Your instructions:
Reproduce word for word the lines of the records that begin with the line containing "1. Test vehicle" and run through the final line of the records.

┌────────

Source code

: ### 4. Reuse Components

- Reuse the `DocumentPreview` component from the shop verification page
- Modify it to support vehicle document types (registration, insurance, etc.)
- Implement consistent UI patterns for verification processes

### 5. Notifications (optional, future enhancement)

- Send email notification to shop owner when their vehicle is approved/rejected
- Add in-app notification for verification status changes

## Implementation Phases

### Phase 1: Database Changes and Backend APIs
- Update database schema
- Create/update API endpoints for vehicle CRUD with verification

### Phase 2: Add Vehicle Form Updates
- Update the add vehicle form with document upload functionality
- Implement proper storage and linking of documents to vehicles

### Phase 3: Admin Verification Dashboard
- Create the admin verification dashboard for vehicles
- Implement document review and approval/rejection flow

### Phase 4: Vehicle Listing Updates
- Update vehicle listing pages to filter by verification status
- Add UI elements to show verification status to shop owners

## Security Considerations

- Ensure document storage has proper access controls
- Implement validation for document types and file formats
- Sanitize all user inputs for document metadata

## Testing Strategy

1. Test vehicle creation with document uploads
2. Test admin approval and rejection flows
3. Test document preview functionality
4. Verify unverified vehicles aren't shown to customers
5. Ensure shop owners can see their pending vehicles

└────────

Final answer:
1. Test vehicle creation with document uploads
2. Test admin approval and rejection flows
3. Test document preview functionality
4. Verify unverified vehicles aren't shown to customers
5. Ensure shop owners can see their pending vehicles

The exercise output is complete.